Adding a service business raises many questions.
Does Nvidia have the customer relationship management skills necessary for a service-based business?
Is their finance leadership capable of guiding a new division with a distinct business model and different investment and revenue timing?
Is Wall Street capable of appreciating the service business and its ramifications despite the possibility of lower margins?
How will the market view Nvidia’s custom ASICs eroding their AI GPU pricing power?
Do Nvidia’s customers actually want custom chips from Nvidia? Many of these companies are probably looking to decrease their reliance on a lone AI hardware supplier, especially one that has considerable pricing power and a notable backlog of orders.
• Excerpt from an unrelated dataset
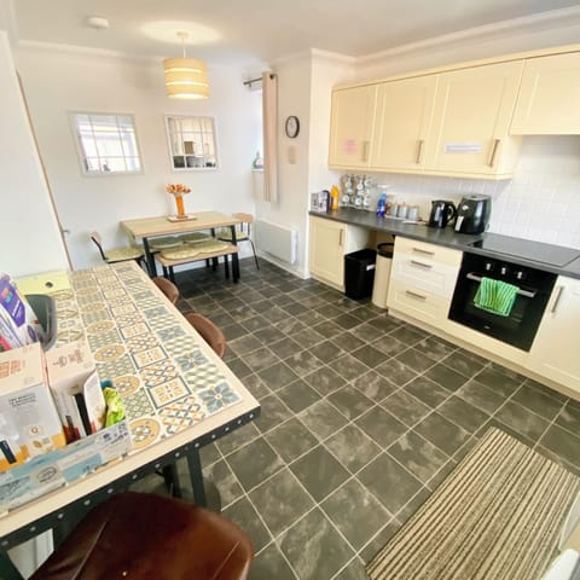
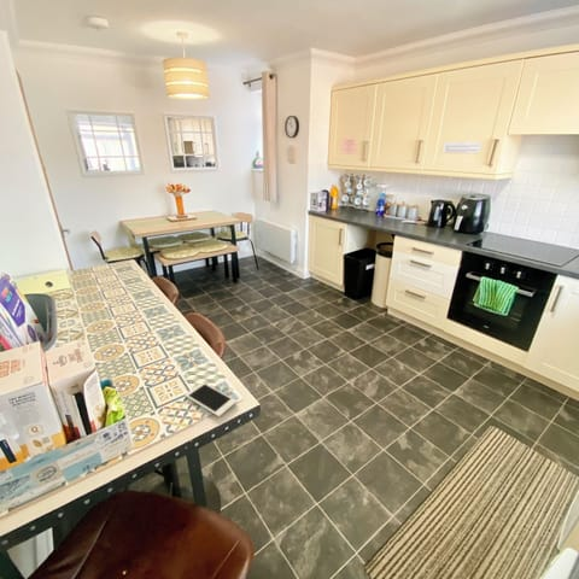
+ cell phone [183,381,238,419]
Why should these companies stay with NVIDIA rather than developing their own chip?
It will be fun to watch Nvidia’s custom silicon business take shape. I’m guessing they won’t actually design new chips, but instead simply modify or strip down the general purpose bloat from their existing AI GPUs – for example removing FP64 cores or adding more high bandwidth memory. Though this approach is easiest to execute and aligns with current incentives, it doesn't shield NVIDIA from the competitive risks posed by custom AI silicon.
Nvidia has time to figure things out, thanks in part to their access to leading-edge foundry capacity. Even if their biggest clients or startups design better AI chips, it’s unclear competitors can procure the leading-edge foundry capacity needed to quickly build significant quantities of these chips.
We’re left wondering - can Nvidia’s custom silicon business unit fend off the risk of disruption posed by AI silicon? I’m not so sure.